For CNS myeloid cell subset analysis, CNS tissue was minced and digested for thirty min at 37°C in Hank's balanced salt solution containing 50 µg/mL DNaseI (Roche) and 100 µg/mL collagenase/dispase (Roche). The digestion was quenched by cooling samples on ice, passed through a 100 μm mesh, pelleted, resuspended in 30% Percoll (GE Healthcare) and centrifuged at 15,000g for 30 min at 4°C. The myelin layer was removed and the mononuclear cells accumulated in the intermediate phase were collected and further processed.

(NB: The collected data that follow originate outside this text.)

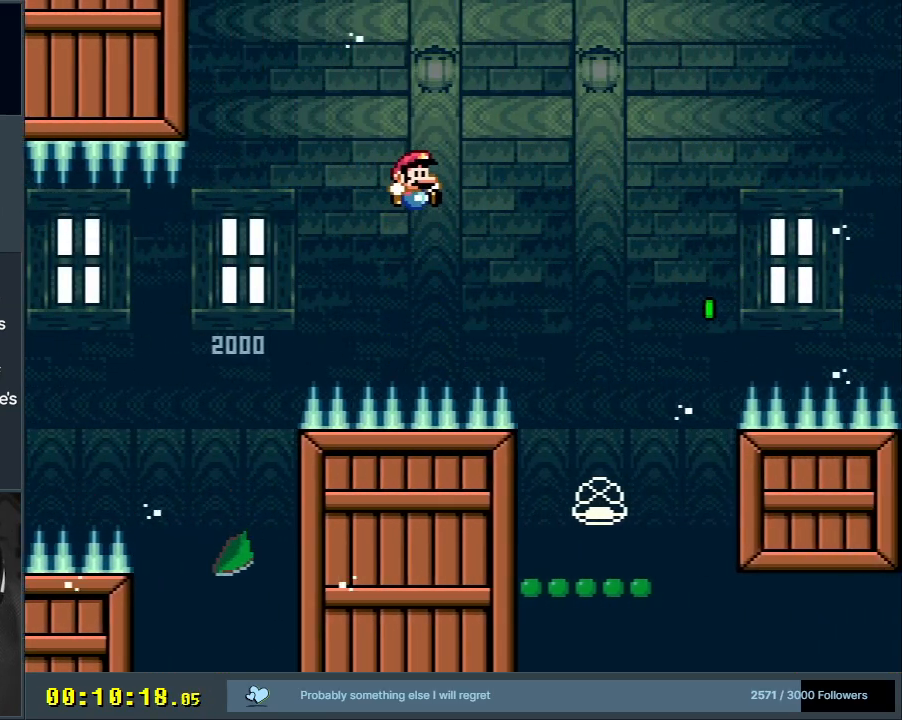
{"buttons": ["B", "Y"], "events": [[17, "DPAD_RIGHT", "up"], [350, "DPAD_LEFT", "down"], [483, "DPAD_LEFT", "up"]]}
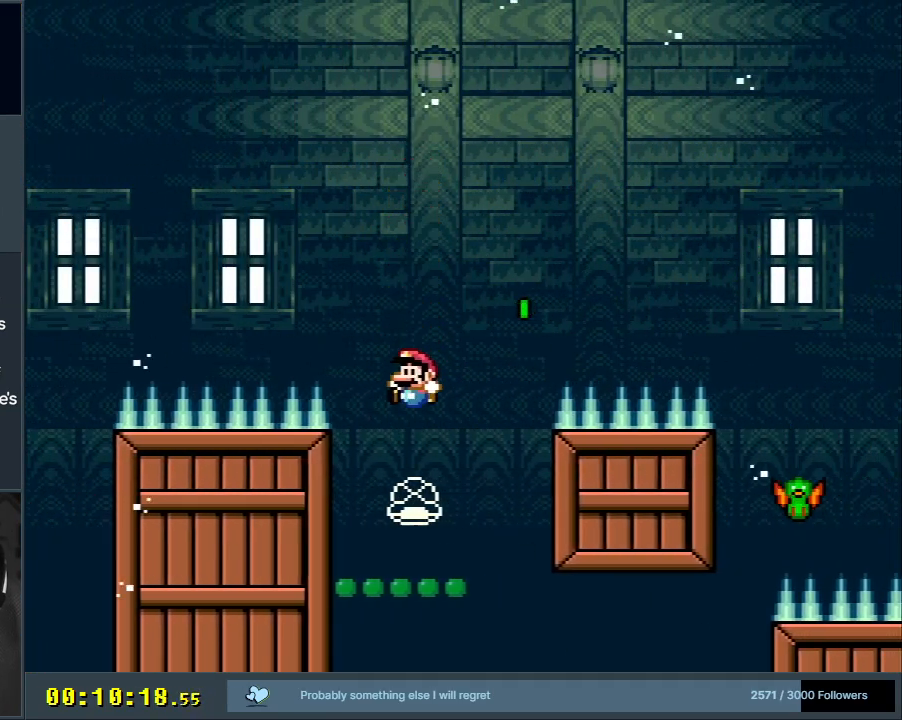
{"buttons": ["B", "Y", "DPAD_RIGHT"], "events": [[33, "DPAD_RIGHT", "down"], [83, "B", "up"], [167, "DPAD_RIGHT", "up"], [367, "B", "down"], [417, "DPAD_RIGHT", "down"]]}
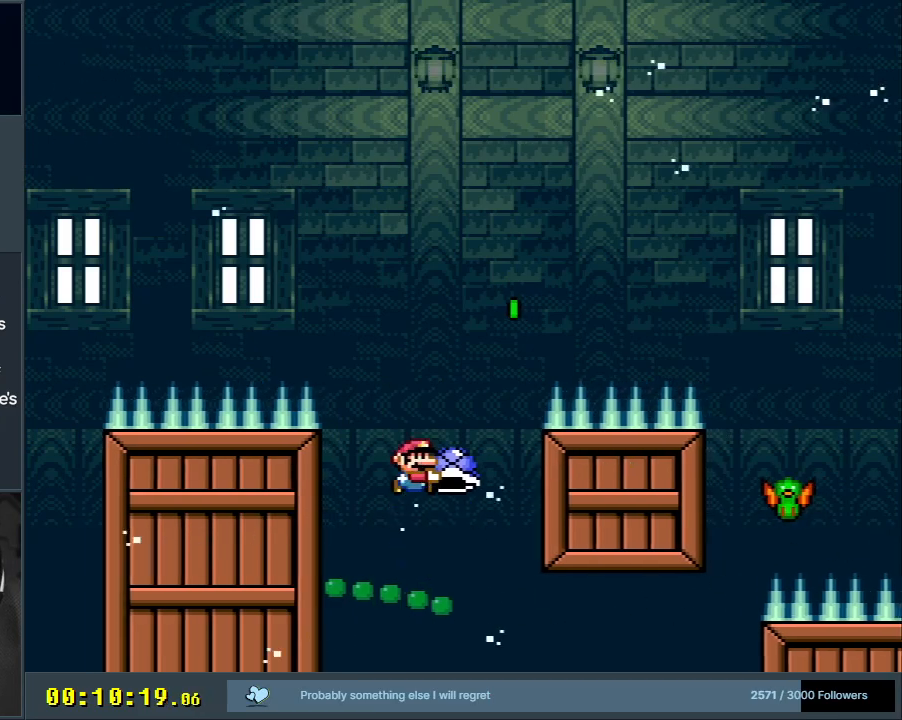
{"buttons": ["B", "Y", "DPAD_RIGHT"], "events": [[217, "Y", "up"], [300, "Y", "down"]]}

For T cell cytokine analysis, CNS cells were prepared by homogenization of brains and spinal cords in 50% Percoll solution using a dounce homogenizer. This solution was underlain with 63% Percoll and overlain with 30% Percoll solution before centrifugation at 1000g for 30 min. Cells were then collected at the 30/50% interphase, filtered through a 40 μm cell strained and washed in ice‐cold PBS.

Parsa R., Lund H., Tosevski I., Zhang X., Malipiero U., Beckervordersandforth J., Merkler D., Prinz M., Gyllenberg A., James T., Warnecke A., Hillert J., Alfredsson L., Kockum I., Olsson T., Fontana A., Suter T, & Harris R.A. (2016). TGFβ regulates persistent neuroinflammation by controlling Th1 polarization and ROS production via monocyte‐derived dendritic cells. Glia, 64(11), 1925-1937.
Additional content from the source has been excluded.